Often, you will have factors encoded inside a DataFrame with Vector columns instead of CategoricalVector columns. You can convert one or more columns of the DataFrame using the categorical! function, which modifies the input DataFrame in-place. Compression can be applied by setting the compress keyword argument to true.

julia> using DataFrames

julia> df = DataFrame(A = ["A", "B", "C", "D", "D", "A"],
                      B = ["X", "X", "X", "Y", "Y", "Y"])
6×2 DataFrame
│ Row │ A      │ B      │
│     │ String │ String │
├─────┼────────┼────────┤
│ 1   │ A      │ X      │
│ 2   │ B      │ X      │
│ 3   │ C      │ X      │
│ 4   │ D      │ Y      │
│ 5   │ D      │ Y      │
│ 6   │ A      │ Y      │

julia> categorical!(df, :A) # change the column `:A` to be categorical
6×2 DataFrame
│ Row │ A    │ B      │
│     │ Cat… │ String │
├─────┼──────┼────────┤
│ 1   │ A    │ X      │
│ 2   │ B    │ X      │
│ 3   │ C    │ X      │
│ 4   │ D    │ Y      │
│ 5   │ D    │ Y      │
│ 6   │ A    │ Y      │

If columns are not specified, all columns with an AbstractString element type are converted to be categorical.
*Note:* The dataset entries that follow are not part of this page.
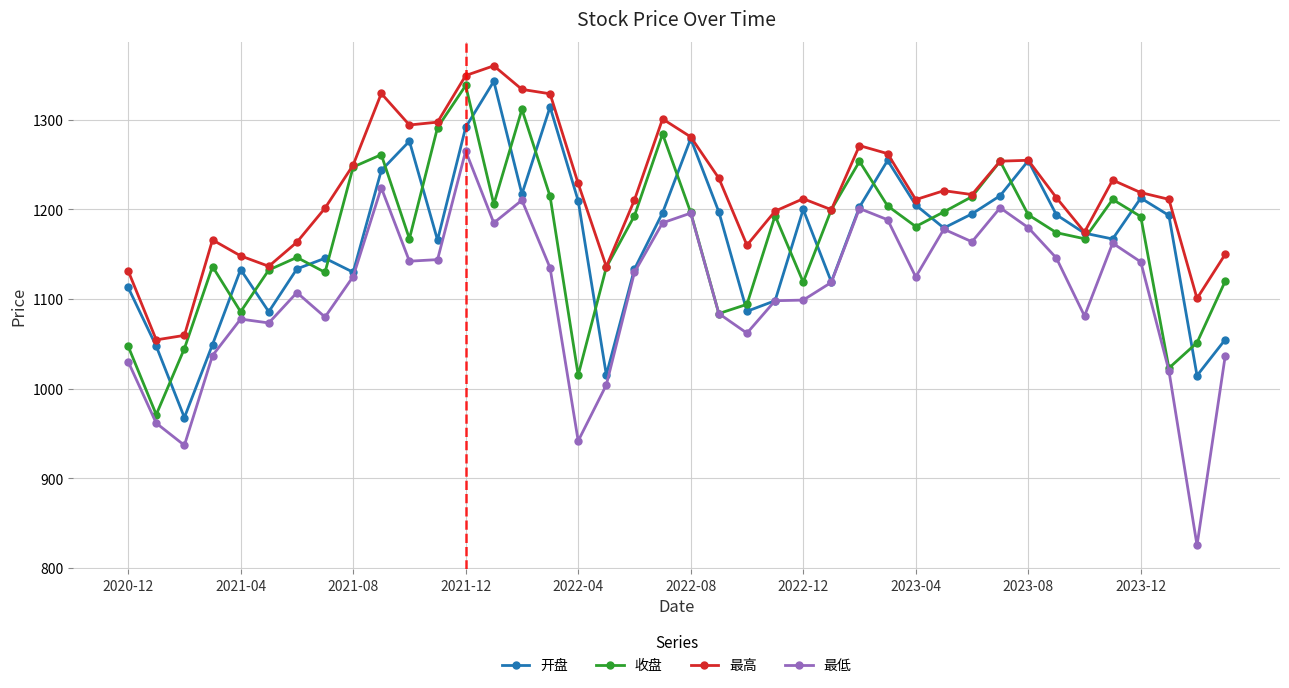

True or false: 开盘 has more than 0 interior local peaks.

True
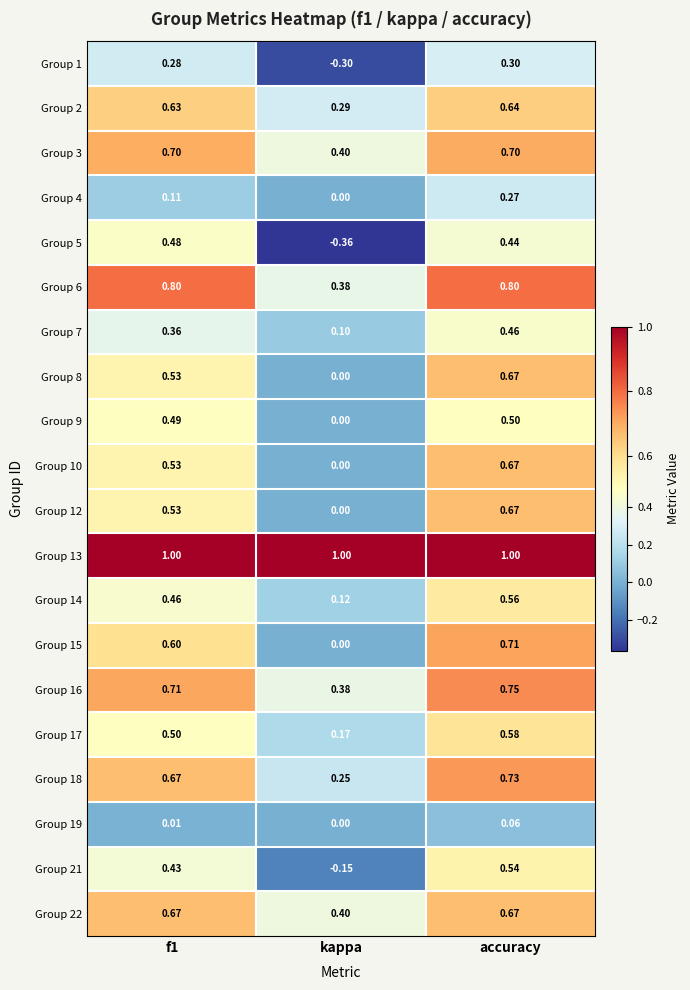

Which category has the lowest value in the Group 21 series?

kappa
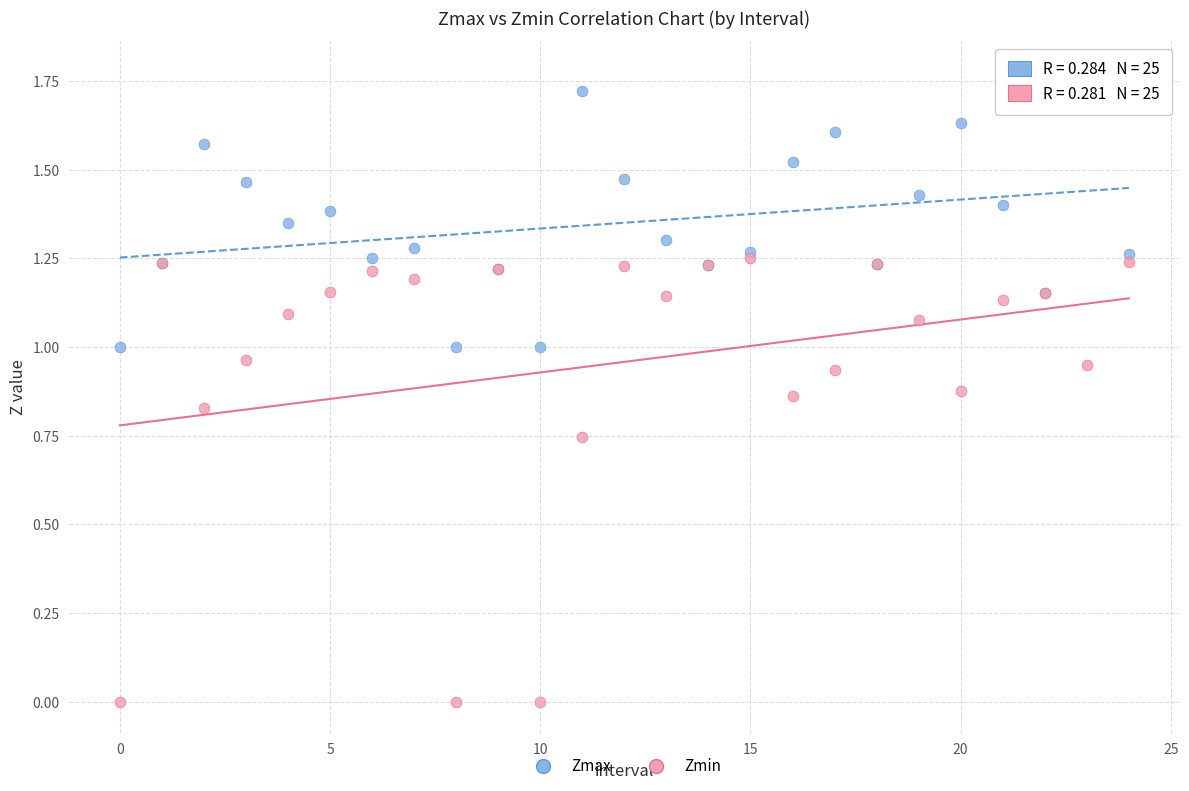

Which series reaches the maximum Y coordinate?

Zmax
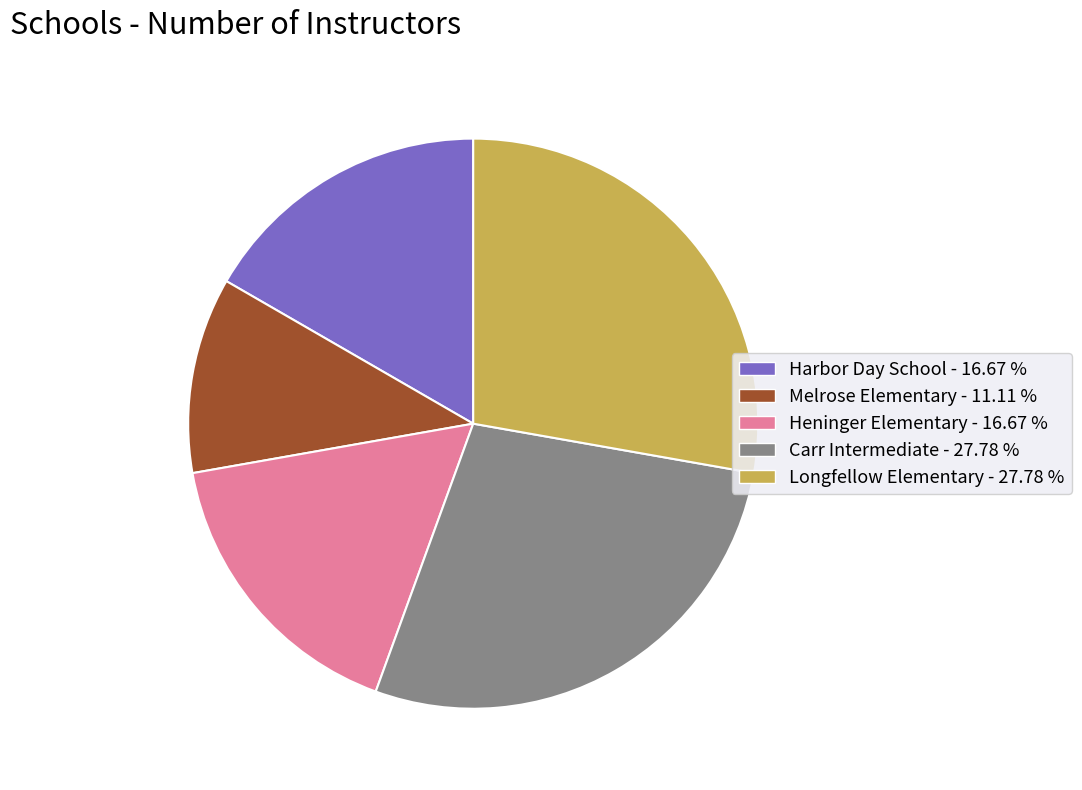

Does Melrose Elementary account for over 50% of the chart?

No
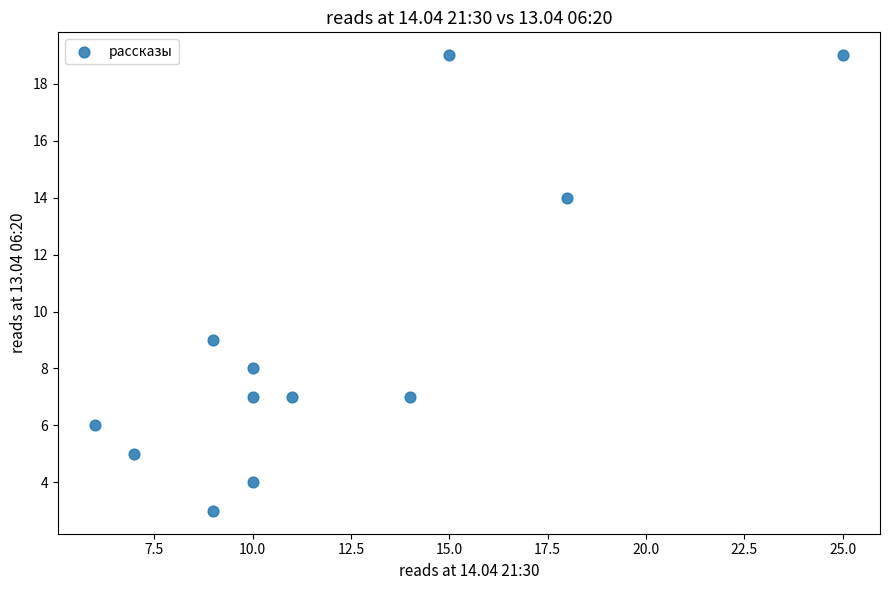

What Y value in the scatter plot is closest to 11?

9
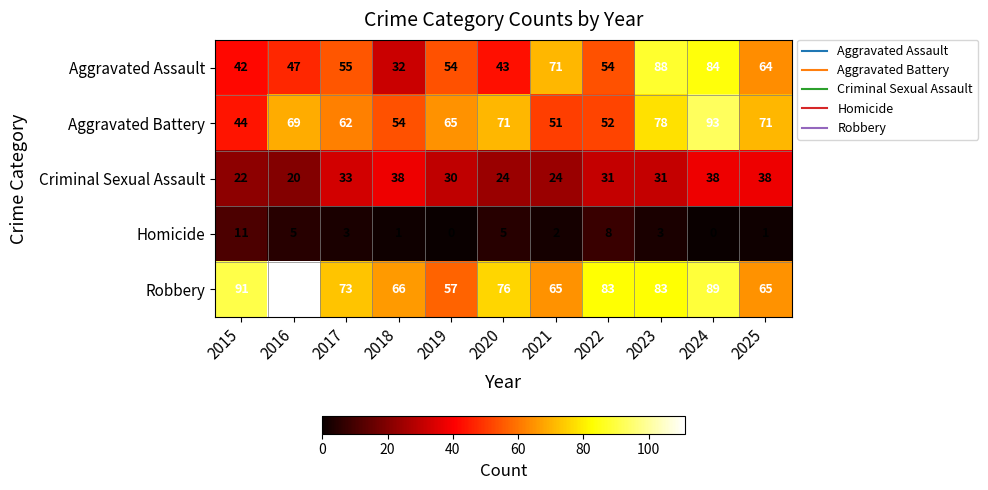

Which category has the highest value in the Robbery series?

2016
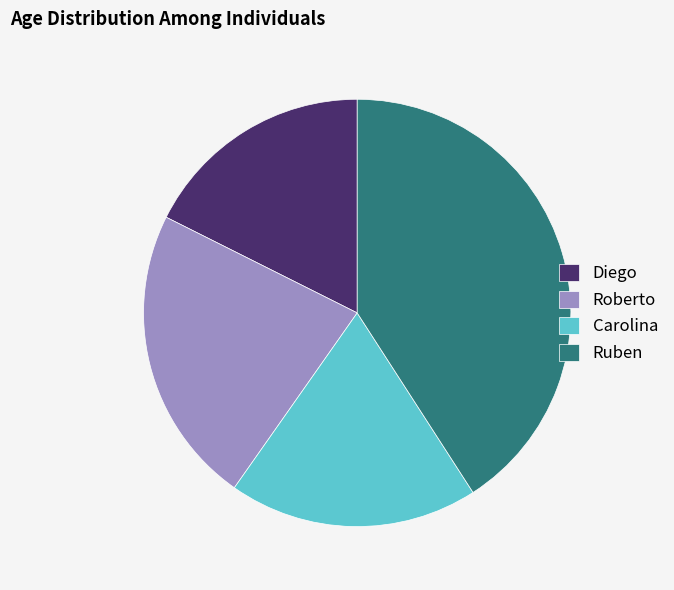

What is the ratio of the value at Diego to the value at Ruben?

0.4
In the example below we also enable compression:

julia> categorical!(df, compress=true)
6×2 DataFrame
│ Row │ A    │ B    │
│     │ Cat… │ Cat… │
├─────┼──────┼──────┤
│ 1   │ A    │ X    │
│ 2   │ B    │ X    │
│ 3   │ C    │ X    │
│ 4   │ D    │ Y    │
│ 5   │ D    │ Y    │
│ 6   │ A    │ Y    │

julia> eltype.(eachcol(df))
2-element Array{DataType,1}:
 CategoricalValue{String,UInt8}
 CategoricalValue{String,UInt8}

Using categorical arrays is important for working with the GLM package. When fitting regression models, CategoricalVector columns in the input are translated into 0/1 indicator columns in the ModelMatrix with one column for each of the levels of the CategoricalVector. This allows one to analyze categorical data efficiently.